**Aim of the task**. Extract each line of the records that contains the word "than".

______________________________

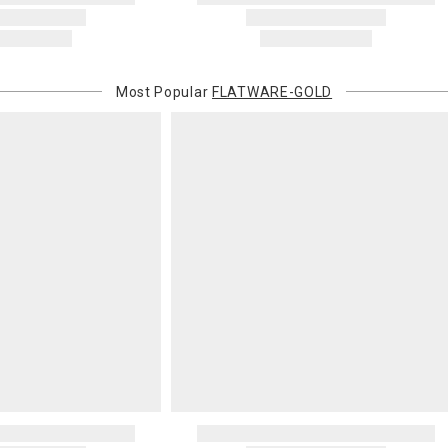
Most Popular
FLATWARE-GOLD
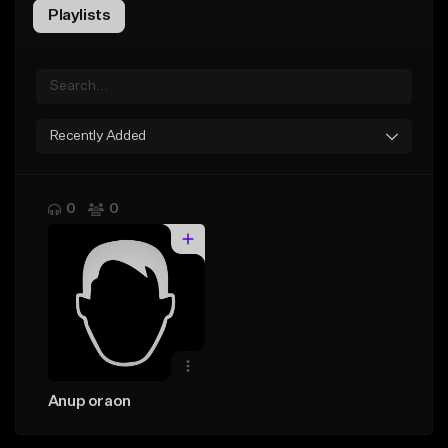
Playlists
Recently Added
0
0
Anup oraon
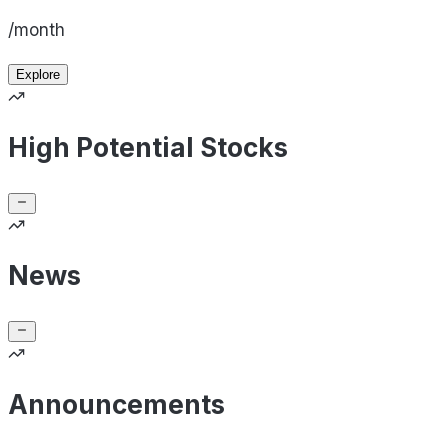
/month
Explore
High Potential Stocks
News
Announcements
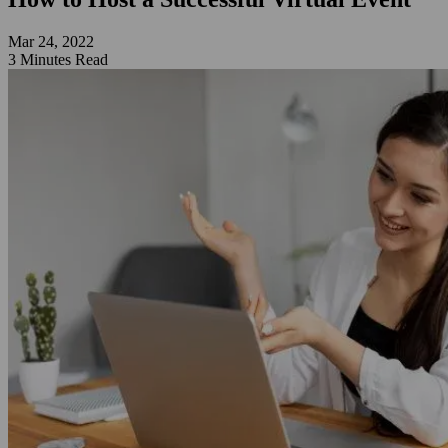
Mar 24, 2022
3 Minutes Read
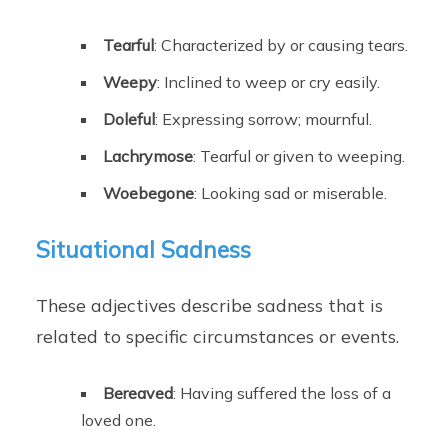
Tearful
: Characterized by or causing tears.
Weepy
: Inclined to weep or cry easily.
Doleful
: Expressing sorrow; mournful.
Lachrymose
: Tearful or given to weeping.
Woebegone
: Looking sad or miserable.
Situational Sadness
These adjectives describe sadness that is
related to specific circumstances or events.
Bereaved
: Having suffered the loss of a
loved one.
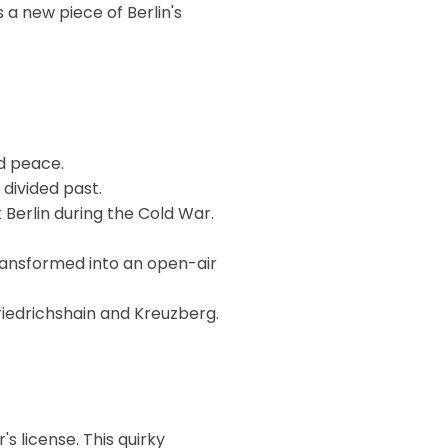
 a new piece of Berlin's
d peace.
 divided past.
Berlin during the Cold War.
transformed into an open-air
Friedrichshain and Kreuzberg.
s license. This quirky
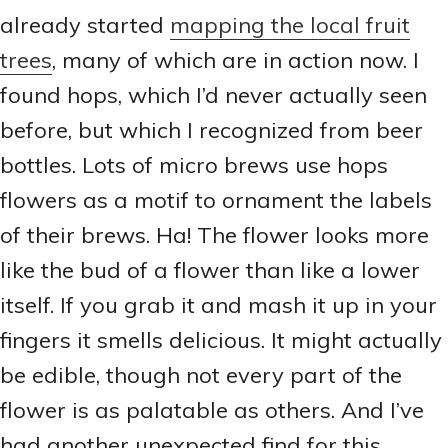
already started
mapping the local fruit
trees
, many of which are in action now. I
found hops, which I’d never actually seen
before, but which I recognized from beer
bottles. Lots of micro brews use hops
flowers as a motif to ornament the labels
of their brews. Ha! The flower looks more
like the bud of a flower than like a lower
itself. If you grab it and mash it up in your
fingers it smells delicious. It might actually
be edible, though not every part of the
flower is as palatable as others. And I’ve
had another unexpected find for this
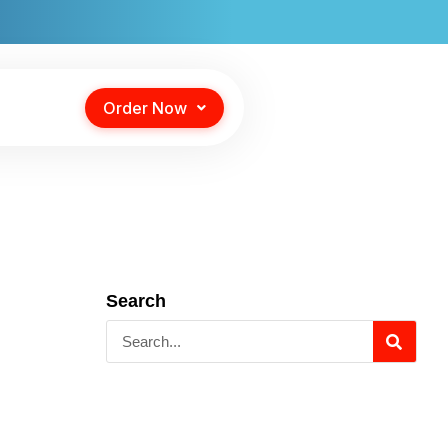
Order Now
Search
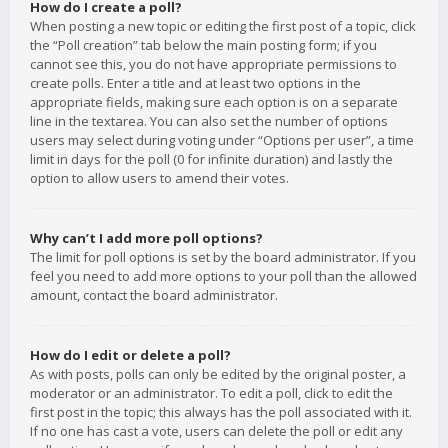
How do I create a poll?
When posting a new topic or editing the first post of a topic, click
the “Poll creation” tab below the main posting form; if you
cannot see this, you do not have appropriate permissions to
create polls. Enter a title and at least two options in the
appropriate fields, making sure each option is on a separate
line in the textarea. You can also set the number of options
users may select during voting under “Options per user”, a time
limit in days for the poll (0 for infinite duration) and lastly the
option to allow users to amend their votes.
Why can’t I add more poll options?
The limit for poll options is set by the board administrator. If you
feel you need to add more options to your poll than the allowed
amount, contact the board administrator.
How do I edit or delete a poll?
As with posts, polls can only be edited by the original poster, a
moderator or an administrator. To edit a poll, click to edit the
first post in the topic; this always has the poll associated with it.
If no one has cast a vote, users can delete the poll or edit any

______________________________

**Your solution**.
like the bud of a flower than like a lower
feel you need to add more options to your poll than the allowed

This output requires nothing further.